Who is Walt Nauta? The involvement of Nauta, an aide to Trump, in the movement of boxes of classified material at Trump’s Florida resort had been a subject of scrutiny by investigators. Nauta, with the help of a maintenance worker at Mar-a-Lago, moved the boxes before the FBI executed a search warrant on the Palm Beach property last August. 

2:20 p.m. ET, June 9, 2023

The federal indictment against Trump has been unsealed

From CNN's Zachary Cohen

The federal indictment of former President Donald Trump and an associate, Walt Nauta, in the classified documents probe has been unsealed, CNN has learned. 

Read it:

1:13 p.m. ET, June 9, 2023

While Senate leadership remains silent on Trump's indictment, top House Republicans have leaped to his defense

From CNN's Nicky Robertson, Haley Talbot and Lauren Fox

The top two Republican leaders in the Senate remain silent a day after former President Donald Trump, the current GOP 2024 frontrunner, was indicted by the federal government.

While the charges have yet to be unsealed, the top two Republicans in the Senate, Minority Leader Mitch McConnell and Minority Whip John Thune, have not put out statements.

That's a stark contrast to the swift reaction among House GOP leaders, who quickly rushed to Trump’s defense.

“Today is indeed a dark day for the United States of America. It is unconscionable for a President to indict the leading candidate opposing him. Joe Biden kept classified documents for decades,” House Speaker Kevin McCarthy tweeted Thursday night.

House and Senate Republican leaders have diverged for years on how and whether to even respond to Trump’s legal woes. During Trump’s first indictment this spring, McConnell didn’t jump in to defend the former president.
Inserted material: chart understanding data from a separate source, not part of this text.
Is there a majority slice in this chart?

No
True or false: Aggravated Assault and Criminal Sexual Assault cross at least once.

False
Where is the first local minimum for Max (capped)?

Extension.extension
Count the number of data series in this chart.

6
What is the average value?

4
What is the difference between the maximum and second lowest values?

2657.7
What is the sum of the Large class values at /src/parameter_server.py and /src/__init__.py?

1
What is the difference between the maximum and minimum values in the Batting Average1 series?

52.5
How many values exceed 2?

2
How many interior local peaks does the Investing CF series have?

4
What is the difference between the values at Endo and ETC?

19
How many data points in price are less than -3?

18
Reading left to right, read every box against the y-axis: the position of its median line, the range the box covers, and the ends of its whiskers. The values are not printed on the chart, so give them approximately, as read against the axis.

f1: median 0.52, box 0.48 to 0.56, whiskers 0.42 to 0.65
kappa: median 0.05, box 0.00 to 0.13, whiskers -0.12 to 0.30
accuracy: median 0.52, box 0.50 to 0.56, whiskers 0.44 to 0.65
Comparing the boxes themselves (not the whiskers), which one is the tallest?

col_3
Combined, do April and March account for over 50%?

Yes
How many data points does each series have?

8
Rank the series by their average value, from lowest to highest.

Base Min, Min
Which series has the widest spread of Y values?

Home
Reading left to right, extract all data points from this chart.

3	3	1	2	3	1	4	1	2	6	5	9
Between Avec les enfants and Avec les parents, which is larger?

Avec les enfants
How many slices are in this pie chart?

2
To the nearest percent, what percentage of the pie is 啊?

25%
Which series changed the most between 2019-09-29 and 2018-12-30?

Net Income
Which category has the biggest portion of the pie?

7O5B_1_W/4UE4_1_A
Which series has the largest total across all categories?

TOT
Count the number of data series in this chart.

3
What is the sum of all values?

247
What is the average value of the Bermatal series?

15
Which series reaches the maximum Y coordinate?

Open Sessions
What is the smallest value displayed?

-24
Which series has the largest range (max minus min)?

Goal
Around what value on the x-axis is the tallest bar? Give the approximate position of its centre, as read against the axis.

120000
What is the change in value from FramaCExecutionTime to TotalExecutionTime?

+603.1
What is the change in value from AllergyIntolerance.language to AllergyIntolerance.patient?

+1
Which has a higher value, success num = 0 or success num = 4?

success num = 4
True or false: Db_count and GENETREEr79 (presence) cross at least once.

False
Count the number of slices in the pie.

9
When he returned in April after a fall and was asked at a news conference by CNN’s Manu Raju about the indictment, he dodged.

“I may have hit my head, but I didn’t hit it that hard,” McConnell said at the time. “Good try.”

For McConnell, who has not maintained a relationship with Trump since January 6, 2021, the former president could be viewed as a distraction from his ultimate goals of recapturing the Senate. But for McCarthy, an alliance to Trump is an important factor for assuaging those in his right flank, especially at a moment when the House speaker has come under fire for a deal he cut with President Joe Biden on the debt ceiling.

Some in the Senate are already backing Trump, however: The third-ranking GOP senator, John Barrasso of Wyoming, put out a statement Friday, saying, “This indictment certainly looks like an unequal application of justice.”

“Nobody is above the law,” Barrasso tweeted. “Yet it seems like some are.”

Sen. Steve Daines of Montana, the chairman of the National Republican Senatorial Committee, is also backing the former president. Daines has stayed in touch with Trump as he’s sought to recruit candidates in primaries across the country.

He tweeted Friday: “The two standards of justice under Biden’s DOJ is appalling. When will Hunter Biden be charged?”